McGee’s roommate for 10 seasons, Hall of Fame halfback Paul Hornung, was suspended from the NFL in 1963 for gambling on his own games, then reinstated a year later.
In his 1965 book ‘‘Football and the Single Man,’’ Hornung called McGee his best friend and wrote that the two enjoyed playing poker together but said he never placed a bet with McGee.
‘‘If I’m up in Green Bay during the season, I have no compulsion to gamble,’’ Hornung wrote. ‘‘I would never be the one to say, ‘Gee, I sure would like to get up a poker game now.’ But if somebody said, ‘We’ll get a poker game going,’ then, naturally, Max McGee and I would be there.’’
Hornung did not return a call Friday seeking comment.
The FBI reports include notes based on an interview with an unidentified person who is described as a friend of McGee’s for more than 12 years. That person said the two had talked about football and other games, including who they thought would win, but did not place bets over the phone.
Making an interstate phone call would give the FBI jurisdiction over any illegal activities involved with that call.
The FBI investigation appeared to hinge on an unnamed informant who told the FBI that McGee placed bets with a bookmaker in Miami.
One memo to the director of the FBI dated July 24, 1973, said the investigation into McGee was being closed ‘‘in view of the inactivity of the principals in this matter during the football off season. This case may be reopened during the football season should renewed activities warrant.’’
The Miami FBI office also considered taking the case to a grand jury and issuing a subpoena to McGee to get more information, but abandoned the idea.
The file says that McGee was making bets with local bookmakers in Wisconsin, and that those bets were being transmitted to Miami.

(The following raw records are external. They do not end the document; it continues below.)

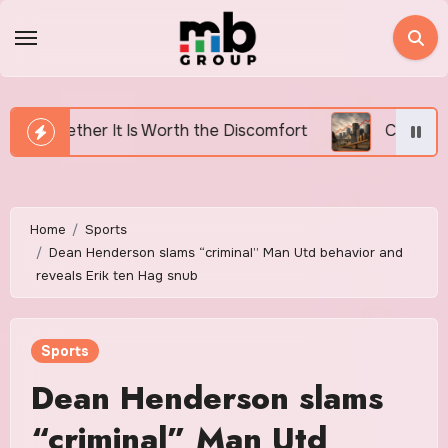
Skip
to
content
Worth the Discomfort
Canada’s Housing Affordabilit
Home
Sports
Dean Henderson slams “criminal” Man Utd behavior and
reveals Erik ten Hag snub
Sports
Dean Henderson slams
“criminal” Man Utd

The file also quotes another unnamed source as saying McGee was frequently in Florida at the time, but there is no other information on McGee’s ties to Miami.
The last report, dated Sept. 7, 1973, from Miami, said the FBI was unable to establish evidence that McGee participated in interstate gambling.
‘‘Milwaukee source advised Max McGee makes gambling calls to Miami, however, recipient of calls not identified,’’ the final report said.